でも、そんな思いまでして診察室に入ったかと思うと、3分くらいで出てくる。3分あるかないかの診察のために、子どもは会社を休んで、片道1時間も2時間もかけて、親を病院に連れて来ているんです。それで着いたと思ったら、さらに待ち時間が1時間も2時間もかかる。親に怒鳴り散らしていたとしても、責められないですよね。
「母親の都合で病院を予約してしまって、こっちの仕事の都合はお構いなし。だから、病院に連れて行くのが大変なんですよ」という息子さんや娘さんからの声もよく聞きます。でも、なぜ子どもが親を病院に連れて行かなければいけないのでしょうか。
都合が悪いなら、断ればいいだけの話です。

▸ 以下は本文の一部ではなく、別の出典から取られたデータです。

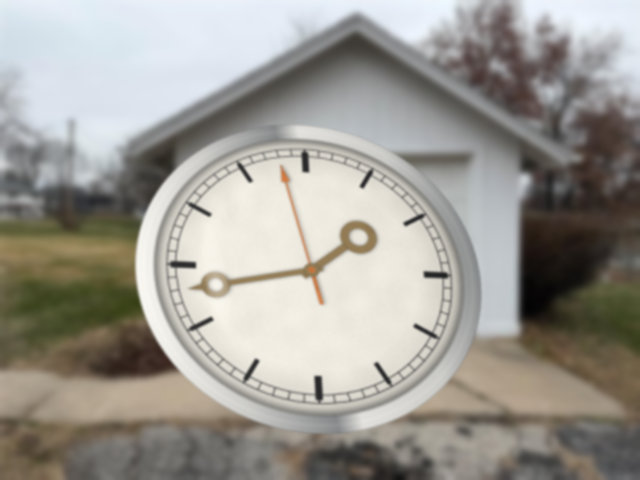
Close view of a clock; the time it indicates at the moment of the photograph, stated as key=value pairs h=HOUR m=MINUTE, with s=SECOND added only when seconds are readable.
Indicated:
h=1 m=42 s=58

できないなら仕方ない。無理なら、親は友だちに付き添ってもらうかもしれないし、看護師が付き添ってくれる民間サービスを利用することもできるだろうし、そもそも1人で通えないのであれば、訪問診療に切り替えてもいいはずですよね。
意図的に「見ないようにする」のも一つの手
それを、無理してでも親に合わせて付き添ってしまうから、「うちの子は言うことを聞いてくれるから」と勝手に日程を決めて、「あんた、来れるんでしょ⁉」となってしまうわけです。
自分のキャリアを削って、時間とお金をかけて親の病院通いに付き添うのは、一見親孝行に思われるかもしれません。しかしそもそも、たった3分間診察してもらうだけのために病院に行く必要があるのでしょうか。

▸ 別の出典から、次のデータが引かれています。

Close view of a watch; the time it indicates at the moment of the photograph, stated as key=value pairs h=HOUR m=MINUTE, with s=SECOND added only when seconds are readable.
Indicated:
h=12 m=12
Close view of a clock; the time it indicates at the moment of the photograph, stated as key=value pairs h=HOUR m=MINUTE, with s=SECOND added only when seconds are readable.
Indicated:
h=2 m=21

今日は都合が悪いから付き添えない、ではダメなのでしょうか。もしかしたら、病院に行くことが目的になってしまい、親の症状は少しも改善されていないかもしれませんよね。親の手元や足元が覚束なくなったとしても、「ご本人はなんとかやろうとしているのだから、あまり手を出しすぎるのはよくないですよ」。
私がそう言うと、「じゃあ、もっと我慢しろ、っていうことですか?」と返されるんですが、そうではないんです。親がうまく物が取れなかったり、こぼしそうになったりすれば、見ている子どもは手を差し伸べたくなって当然です。手を貸さずに見ていることはつらい。だから、やっぱりちょっと離れて“見ない”ようにするのが得策です。
そのうえで、自分以外の人にも親の通院や介護に協力してもらえるようなルートを確保するのも、立派な介護です。